With $15.82 billion in sales and a 108% year-over-year increase, TikTok's e-commerce performance in the U.S. has undoubtedly shaken the American business world, likely causing Amazon executives to tremble with their coffee cups. This platform, once considered a 'short video toy,' is now tearing through the traditional American e-commerce stronghold at rocket-like speed, and the giants’ responses are even more dramatic than the numbers themselves.
There was once an unspoken consensus in the U.S. e-commerce community: the traffic pie had long been divided among giants like Amazon and eBay, leaving new players with only crumbs. They firmly believed that the logic of 'shelf-based e-commerce' was unshakable—users come with a clear intention, search, place an order, and pay, with a process as efficient as an assembly line. That was until TikTok appeared with its 'scroll-and-buy' magic, making the giants realize that consumers’ wallets actually open to the rhythm of short videos.
TikTok’s secret is actually quite simple: it understands young American consumers, represented by Generation Z. This group refuses to meticulously calculate like the previous generation and is willing to pay for 'emotional resonance'—the sunny smile of an influencer trying on a hoodie, the excited scream when unboxing headphones, all trigger the desire to buy far more than cold specifications. While Amazon is still optimizing its search algorithms, TikTok’s recommendation engine has already woven products into entertainment content, turning shopping from a 'task' into 'leisure.' This dimension-reducing strike is like challenging a giant with a smartphone—the outcome is predictable from the start.
The panic of traditional giants is nothing short of an annual spectacle. Amazon hastily launched the short video feature Inspire, imitating TikTok, only to awkwardly discover that users come to Amazon to shop, not to scroll videos. Some influencers complained that the traffic generated by promotional videos on Inspire is far less than just mentioning 'available on Amazon' once on TikTok. Meanwhile, eBay is busy sugarcoating promises to merchants, pledging increased traffic support, yet it hasn't even resolved the lag issues of its own app. The irony is that many local American brands loudly advocate for 'resisting foreign platforms' while secretly opening stores on TikTok, after all, no one can resist 108% growth.

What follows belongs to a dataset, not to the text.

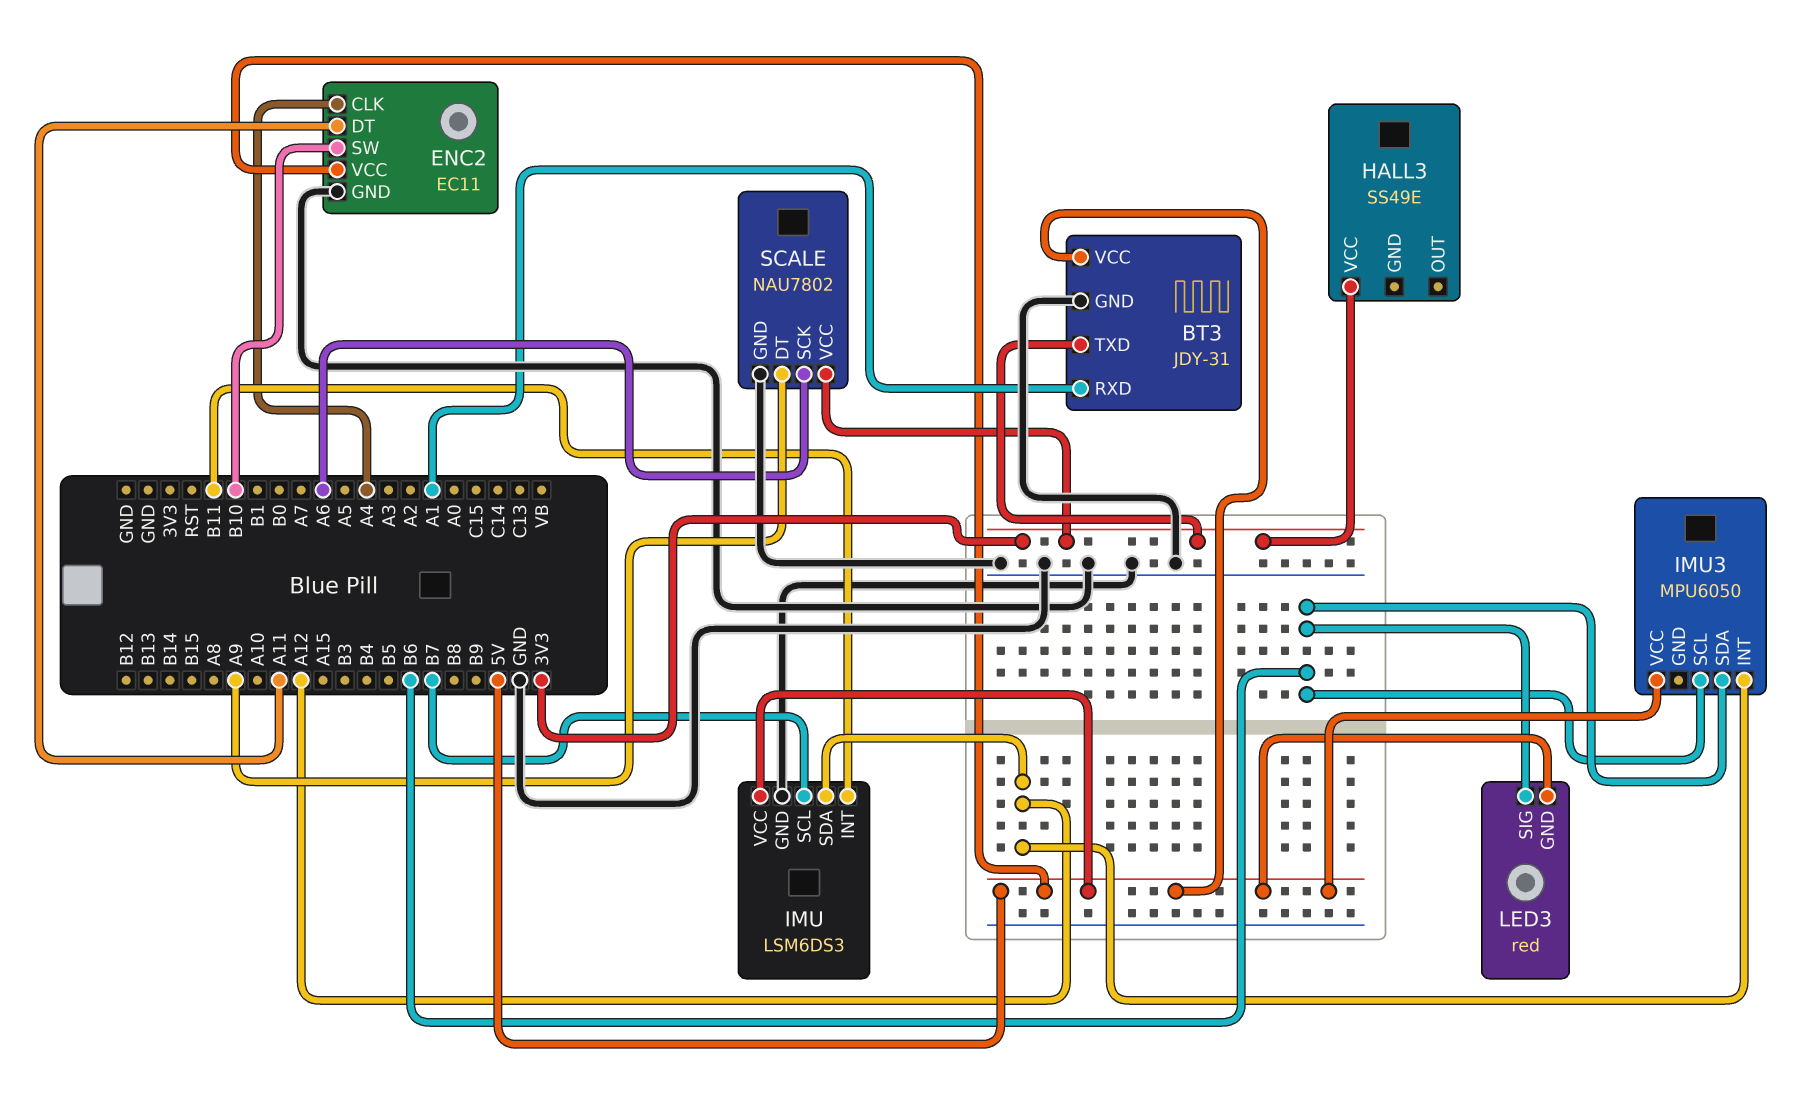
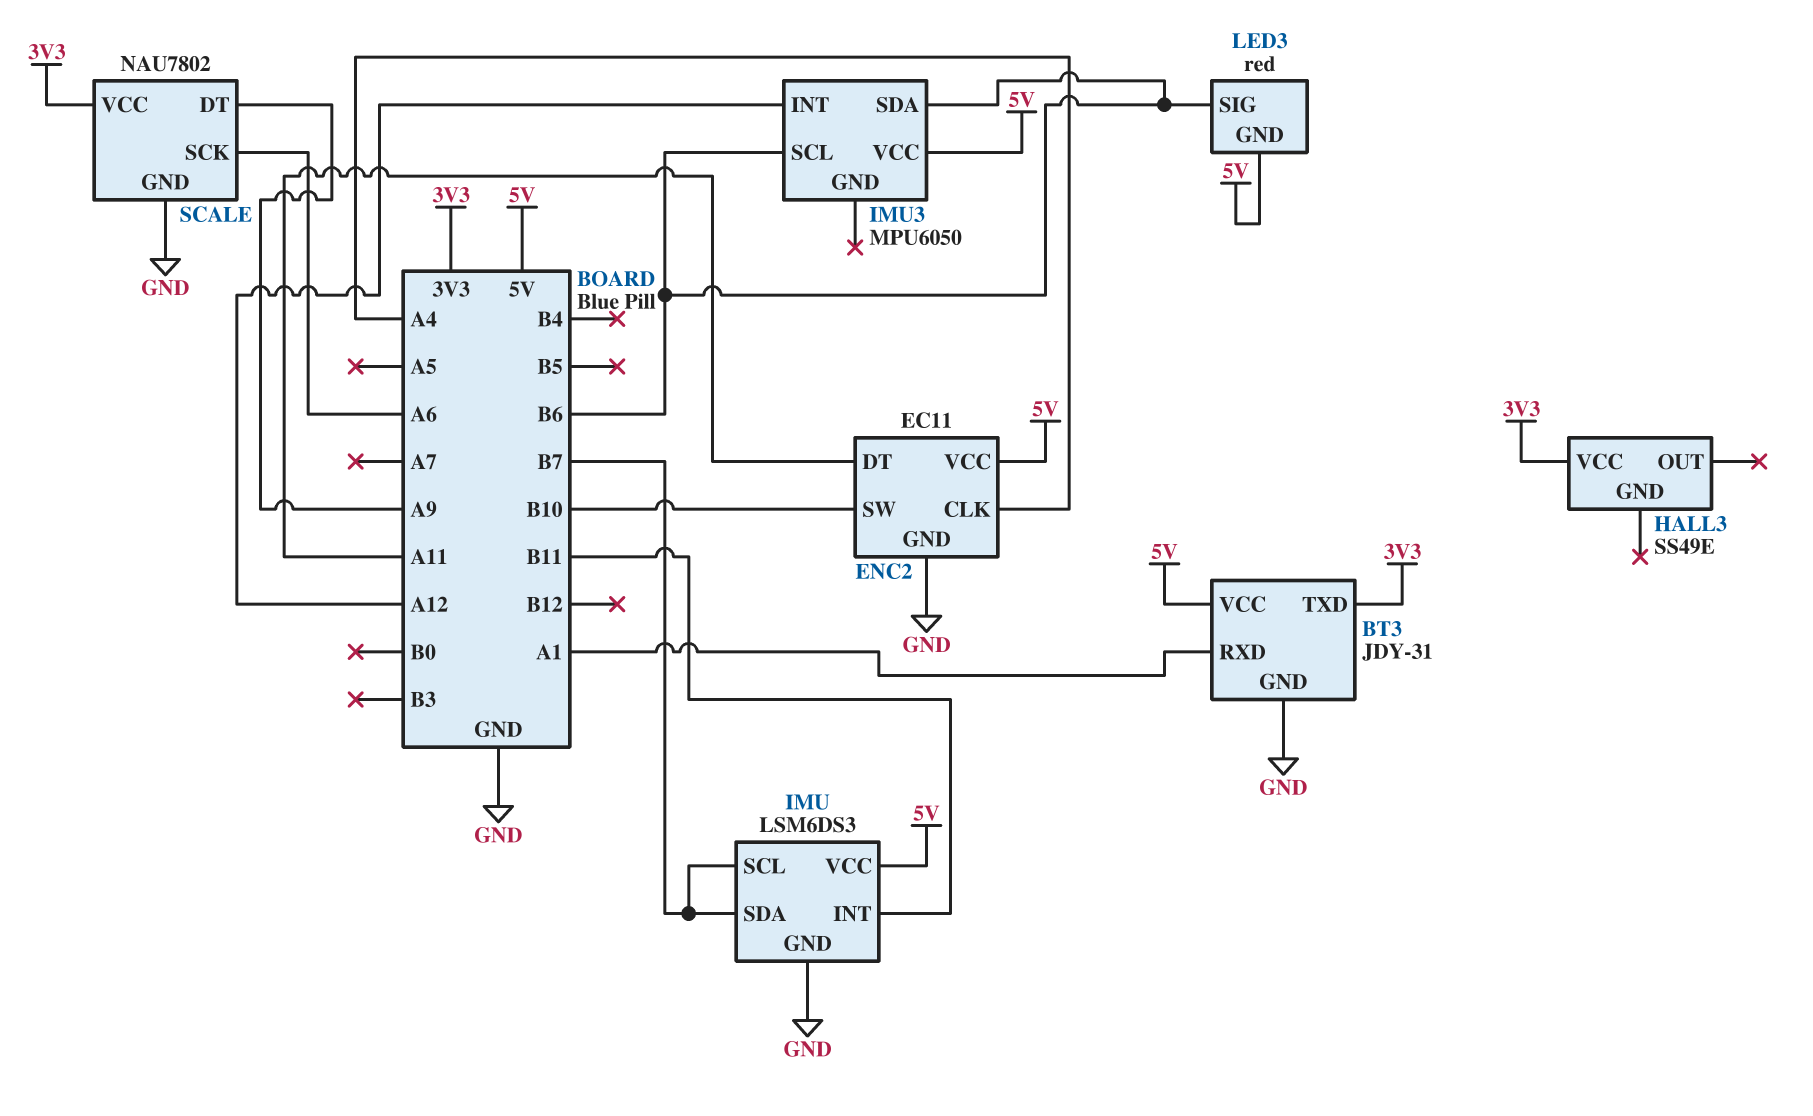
IMU pin SDA: A12 -> B7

TikTok's ambitions go far beyond selling goods. It is building an entirely new commercial ecosystem: from short video product recommendations to live-stream conversions to logistics and delivery, forming a closed loop. To win over American consumers, it has implemented stringent counterfeit detection mechanisms, even more attentive than some domestic platforms; in the face of Amazon's logistics advantages, it quietly recruited former Amazon executives to build its own delivery network. This 'understands both entertainment and business' stance makes the giants clinging to old models look particularly clumsy.
Of course, TikTok also faces challenges: logistics shortcomings and compliance risks are stumbling blocks. But compared to the path dependency of traditional giants, these issues are more like growing pains. The anxiety in the U.S. e-commerce sector is essentially a clash between 'old thinking' and 'new logic'—when consumer attention shifts to short videos and shopping becomes an extension of social interaction, even the most powerful shelves cannot compete with engaging content.
A 108% increase is not the endpoint but the starting point of the restructuring of the U.S. e-commerce landscape. TikTok proves with data that the essence of business has never been monopolizing traffic but understanding people’s hearts. Those giants still debating 'whether to do short videos' in meeting rooms need to wake up: while young people’s fingers keep scrolling on TikTok, their consumption habits have long been reshaped. Instead of getting lost in imitation, they should learn from TikTok—drop the arrogance of being a giant and understand what users truly want. After all, in the business world, being abandoned by users always happens much faster than growth.